Although Github is an excellent platform for IT professionals to showcase their talents and share results, I feel that the platform (or the IT community) lacks the ability to actively advertise the achievements of contributors to end-users, As a result, the honor they receive is far lower than their contribution.

This project provides such a platform, through free full-featured publicity version, thanks list, rule naming (default submitter name, submitter named naming, rules I collected and named other helpers), thank list information Watermarks, references, and other strategies. Proactively publicize and thank the people who helped me and this project. In this way, This can achieve a virtuous circle that is beneficial to contributors, users, and developers.

Build a large-scale and influential worldwide financial analysis platform and standard library of financial rules to fill a world gap.

The closed source can achieve this more effectively.

jwr · February 27, 2020, 9:57am

I can definitely relate, having very similar problems with a sizeable clj+cljs application (I am at roughly 50kLOC). Development on a laptop machine is something I’ve pretty much abandoned, because things are simply too slow. For a while I tried using cloud servers (similar train of thought to yours), and found that there are HUGE differences between the actual CPU performance that you get from cloud providers. I wrote up the results in a blog post: https://jan.rychter.com/enblog/cloud-server-cpu-performance-comparison-2019-12-12 in case anyone is interested. I found that using Docker and syncthing it’s possible to get a remote-development environment where you offload your compilation but still keep your editing on your desktop, but I use it only if I’m stuck without a powerful desktop.
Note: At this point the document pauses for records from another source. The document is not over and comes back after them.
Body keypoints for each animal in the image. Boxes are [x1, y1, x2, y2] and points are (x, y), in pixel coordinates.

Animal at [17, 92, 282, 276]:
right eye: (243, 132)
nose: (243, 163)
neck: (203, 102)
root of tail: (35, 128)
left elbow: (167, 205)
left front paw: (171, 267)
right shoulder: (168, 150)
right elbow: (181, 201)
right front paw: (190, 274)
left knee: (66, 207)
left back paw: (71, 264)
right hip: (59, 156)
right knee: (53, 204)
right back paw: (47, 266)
It’s always better to have a desktop workstation.

My net takeaways were:

Single-core performance is what matters most for interactive development.
Intel Xeon processors are dog slow. They are mostly good for cloud providers, because they let them sell overbooked capacity with a minimal hardware investment. Don’t believe the marketing hype, benchmark for yourself.
Intel desktop processors are the best option. If you can live with Linux (I do sometimes, it’s annoying but usable), get a top of the line Intel desktop chip and you’ll have a speedy workstation.
In the cloud, get a physical machine with an Intel desktop processor (like Hetzner’s EX62-NVMe) or if you want to rent by the hour, go with Vultr or Digital Ocean for the best price/performance.
In the Mac world, avoid the iMac Pro and get an iMac instead, if you can live with the occasional fan noise. The iMac is roughly half the price and will actually be faster than the iMac Pro for the workloads we’re talking about, in spite of what you might hear from podcasters, etc.

After doing the benchmarking, I just bought an iMac with the i9-9900K and do most work on that.
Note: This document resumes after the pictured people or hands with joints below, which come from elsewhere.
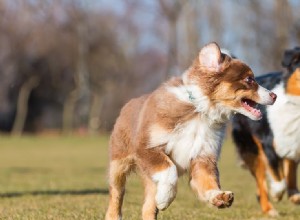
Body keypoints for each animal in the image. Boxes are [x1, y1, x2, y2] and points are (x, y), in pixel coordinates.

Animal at [105, 42, 276, 219]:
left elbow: (208, 182)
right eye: (249, 79)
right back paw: (115, 214)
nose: (274, 95)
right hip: (118, 163)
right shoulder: (147, 147)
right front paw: (165, 198)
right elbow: (169, 170)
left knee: (148, 206)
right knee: (116, 193)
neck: (200, 111)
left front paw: (219, 197)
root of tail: (127, 104)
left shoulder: (203, 156)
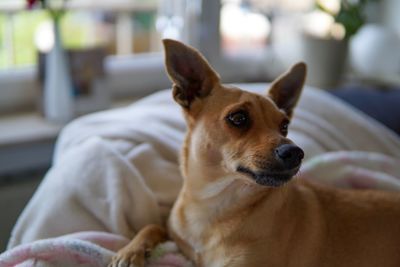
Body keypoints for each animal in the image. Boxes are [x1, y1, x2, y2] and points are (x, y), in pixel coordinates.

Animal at [110, 39, 400, 267]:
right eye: (238, 118)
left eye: (284, 126)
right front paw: (130, 251)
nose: (295, 152)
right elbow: (153, 225)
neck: (215, 206)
Needless to say, I am immensely thankful to the ClojureScript team whenever there are improvements in compilation speed

mtruyens · February 27, 2020, 3:44pm

Very, very useful information. Many thanks!

I can agree with your assessment of the iMac Pro versus iMac. About two years ago, the regular iMac was stuck at some older processor, so I had to bite the bullet to buy the very expensive iMac Pro. It seriously hurt financially (we’re a small startup), especially when you consider that the machine is at the same time too fast (most cores are sitting idle most of the time, and the graphics card definitely is) and not fast enough (for single-threaded Clojure work). You’re constantly thinking that you paid too much because developers were not the target audience for this machine — it’s clearly built for video editing.
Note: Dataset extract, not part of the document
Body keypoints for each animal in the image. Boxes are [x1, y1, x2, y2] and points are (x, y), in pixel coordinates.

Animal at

That being said, I really really like the machine. I have never heard its fan and extremely stable, and maybe not the fastest but still quite fast for what it’s doing. I’d probably buy the regular iMac nowadays, but still I’m a satisfied customer.

l3nz · February 28, 2020, 9:19am

Not sure this can be counted as a success

linpengcheng · February 28, 2020, 9:59am

Boeing’s 737 MAX is a design error, not a fault. So it can’t say diagnostics system is not successful.

system · August 28, 2020, 9:59pm

This topic was automatically closed 182 days after the last reply. New replies are no longer allowed.